• [Assignment]:
Reproduce the following data exactly, minus any images.

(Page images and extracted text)
----------
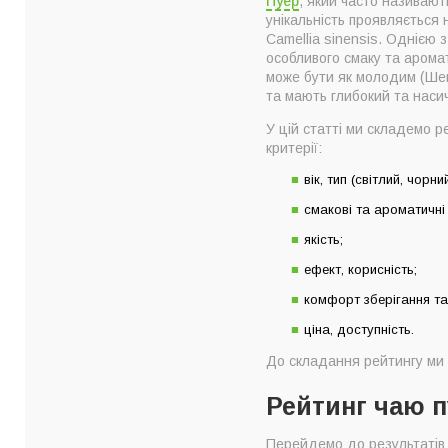
Пуер
, який часто називают
10. Пуер Туо з Жасм
унікальність проявляється 
9. Шен Пуер Jing Lo
Camellia sinensis. Однією
особливого смаку та аромат
8. Шу Пуер Jing Lon
може бути як молодим (Шен)
7. Шу пуер Chenxian
та мають глибокий та наси
6. Шу Пуер Міні То
У цій статті ми складемо ре
критерії:
5. Шен Пуер Бін Да
4. Шен Пуер Золоти
вік, тип (світлий, чорний
3. Шен Пуер Teahou
смакові та ароматичні
2. Шу Пуер Ювілейн
якість;
1. Шу Пуер Фей Пін 
ефект, корисність;
Топ-10 марок найкр
комфорт зберігання т
Як правильно вибра
ціна, доступність.
Головні критерії га
До складання рейтингу ми з
Рейтинг чаю п
Перейдемо до результатів 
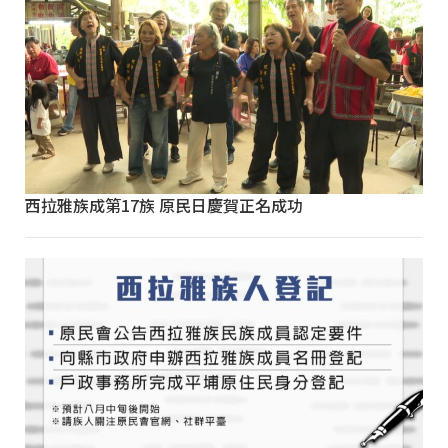
西拉雅族成第17族 原民日慶賀正名成功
----------
• [Finished exercise]:
Пуер
, який часто називают
10. Пуер Туо з Жасм
унікальність проявляється 
9. Шен Пуер Jing Lo
Camellia sinensis. Однією
особливого смаку та аромат
8. Шу Пуер Jing Lon
може бути як молодим (Шен)
7. Шу пуер Chenxian
та мають глибокий та наси
6. Шу Пуер Міні То
У цій статті ми складемо ре
критерії:
5. Шен Пуер Бін Да
4. Шен Пуер Золоти
вік, тип (світлий, чорний
3. Шен Пуер Teahou
смакові та ароматичні
2. Шу Пуер Ювілейн
якість;
1. Шу Пуер Фей Пін 
ефект, корисність;
Топ-10 марок найкр
комфорт зберігання т
Як правильно вибра
ціна, доступність.
Головні критерії га
До складання рейтингу ми з
Рейтинг чаю п
Перейдемо до результатів 
西拉雅族成第17族 原民日慶賀正名成功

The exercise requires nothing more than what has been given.